Since my work focuses on prisons and detention centers, the stakes were very high from the beginning. It was clear that COVID would hit those spaces hardest, and that the people in them would have the least protection. 

When the shutdown hit, all of my work went digital and the boundaries between work and home eroded. It was an urgent moment for us to fight and raise awareness, because this impacted everyone — when COVID is spreading in a prison, it puts the surrounding community at risk too. Emphasizing that everyone’s health and safety was at risk became an opportunity to invite people to advocate for incarcerated people. 

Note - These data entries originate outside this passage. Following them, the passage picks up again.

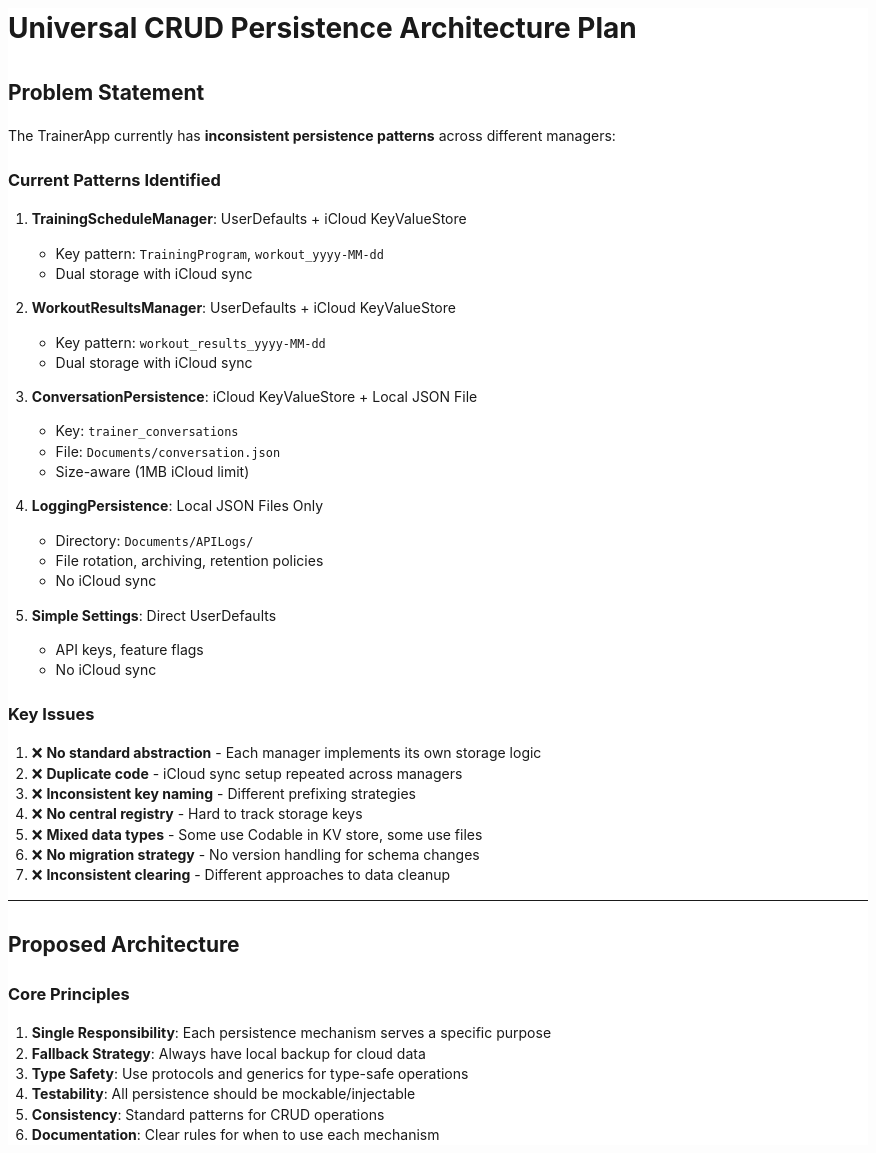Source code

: # Universal CRUD Persistence Architecture Plan

## Problem Statement

The TrainerApp currently has **inconsistent persistence patterns** across different managers:

### Current Patterns Identified

1. **TrainingScheduleManager**: UserDefaults + iCloud KeyValueStore
   - Key pattern: `TrainingProgram`, `workout_yyyy-MM-dd`
   - Dual storage with iCloud sync

2. **WorkoutResultsManager**: UserDefaults + iCloud KeyValueStore
   - Key pattern: `workout_results_yyyy-MM-dd`
   - Dual storage with iCloud sync

3. **ConversationPersistence**: iCloud KeyValueStore + Local JSON File
   - Key: `trainer_conversations`
   - File: `Documents/conversation.json`
   - Size-aware (1MB iCloud limit)

4. **LoggingPersistence**: Local JSON Files Only
   - Directory: `Documents/APILogs/`
   - File rotation, archiving, retention policies
   - No iCloud sync

5. **Simple Settings**: Direct UserDefaults
   - API keys, feature flags
   - No iCloud sync

### Key Issues

1. ❌ **No standard abstraction** - Each manager implements its own storage logic
2. ❌ **Duplicate code** - iCloud sync setup repeated across managers
3. ❌ **Inconsistent key naming** - Different prefixing strategies
4. ❌ **No central registry** - Hard to track storage keys
5. ❌ **Mixed data types** - Some use Codable in KV store, some use files
6. ❌ **No migration strategy** - No version handling for schema changes
7. ❌ **Inconsistent clearing** - Different approaches to data cleanup

---

## Proposed Architecture

### Core Principles

1. **Single Responsibility**: Each persistence mechanism serves a specific purpose
2. **Fallback Strategy**: Always have local backup for cloud data
3. **Type Safety**: Use protocols and generics for type-safe operations
4. **Testability**: All persistence should be mockable/injectable
5. **Consistency**: Standard patterns for CRUD operations
6. **Documentation**: Clear rules for when to use each mechanism
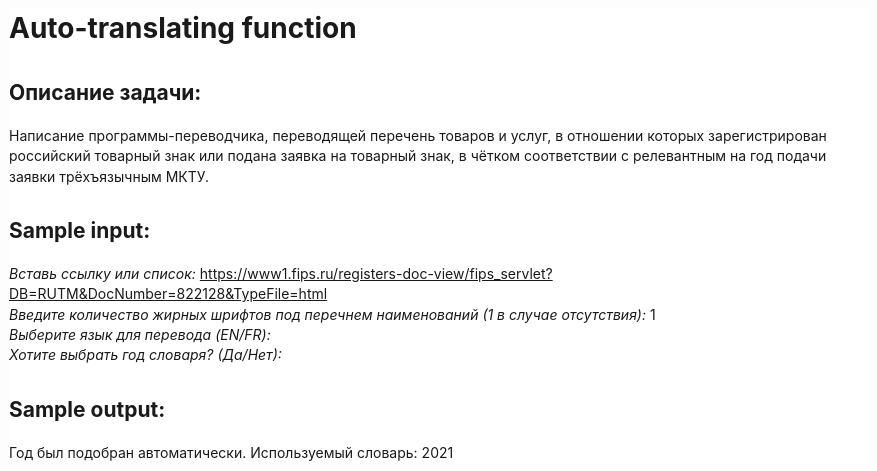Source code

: # Auto-translating function
## Описание задачи:  
Написание программы-переводчика, переводящей перечень товаров и услуг, в отношении которых зарегистрирован российский товарный знак или подана заявка на товарный знак, в чётком соответствии с релевантным на год подачи заявки трёхъязычным МКТУ.

## Sample input:  
*Вставь ссылку или список:* https://www1.fips.ru/registers-doc-view/fips_servlet?DB=RUTM&DocNumber=822128&TypeFile=html  
*Введите количество жирных шрифтов под перечнем наименований (1 в случае отсутствия):* 1  
*Выберите язык для перевода (EN/FR):*   
*Хотите выбрать год словаря? (Да/Нет):*  

## Sample output:  
Год был подобран автоматически. Используемый словарь: 2021 
  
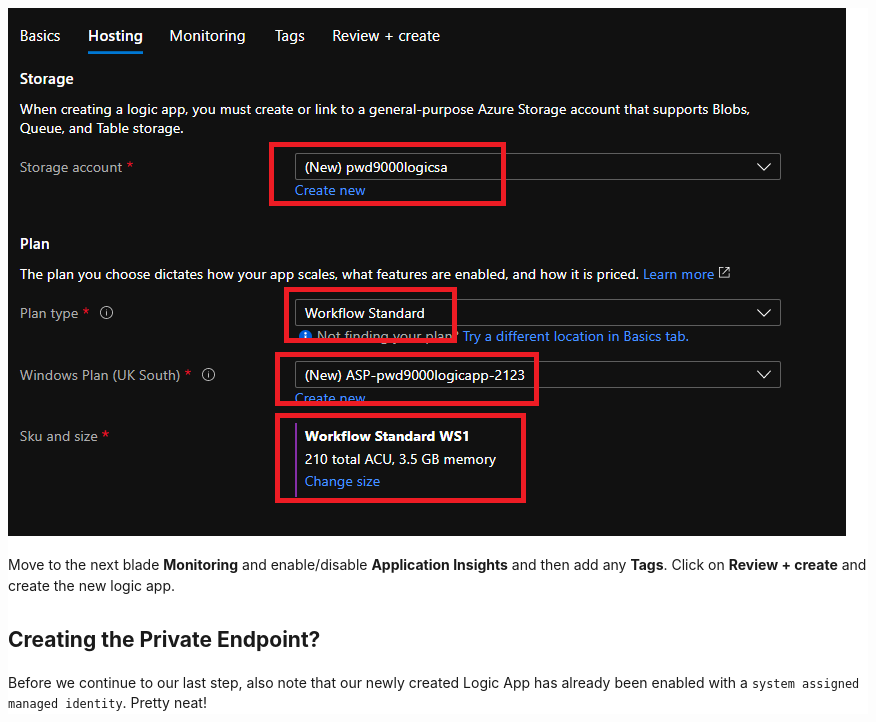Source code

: ![CreateLogicAppHosting](https://raw.githubusercontent.com/Pwd9000-ML/blog-devto/main/posts/2021-Azure-Private-Endpoint-Logic-App/assets/CreateLogicAppHosting.png)

Move to the next blade **Monitoring** and enable/disable **Application Insights** and then add any **Tags**. Click on **Review + create** and create the new logic app.

## Creating the Private Endpoint?

Before we continue to our last step, also note that our newly created Logic App has already been enabled with a `system assigned managed identity`. Pretty neat!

Before COVID, remote work wasn’t common or encouraged at the ACLU. But the changes have modernized our culture and brought us closer together. Our lives will be different after it’s over, but I hope we can keep some of the flexibility and creativity this period has forced us to develop. 

With a new administration in the White House, how do you see your work changing?

We have an opportunity for the first time in four years to think about what we want and how to build it.

We have an opportunity for the first time in four years to think about what we want and how to build it.

For the last four years, we’ve been playing defense. President Trump would release something damaging at 5:30pm on the Friday before a long weekend, and we’d spend a late Friday night responding to federal executions or a new immigration ban.

For all of his flaws, I truly believe we now have a leader who’s empathetic and compassionate, and who wants to be just and humane. We’ll hold President Biden accountable, and there are plenty of things that we’ll take him to task for. But on Inauguration Day, I was on a Zoom call with colleagues and everyone kept saying, “I feel like I can breathe again.” For many, that’s deeply personal. Our communities are no longer under attack.